YOUR ASSIGNMENT:
Arrange every line of text in the following records as a numbered list, omitting any blank lines.

DATA SHOWN:
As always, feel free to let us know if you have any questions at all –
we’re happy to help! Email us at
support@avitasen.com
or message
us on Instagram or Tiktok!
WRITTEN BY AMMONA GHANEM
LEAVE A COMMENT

SOLUTION:
1. As always, feel free to let us know if you have any questions at all –
2. we’re happy to help! Email us at
3. support@avitasen.com
4. or message
5. us on Instagram or Tiktok!
6. WRITTEN BY AMMONA GHANEM
7. LEAVE A COMMENT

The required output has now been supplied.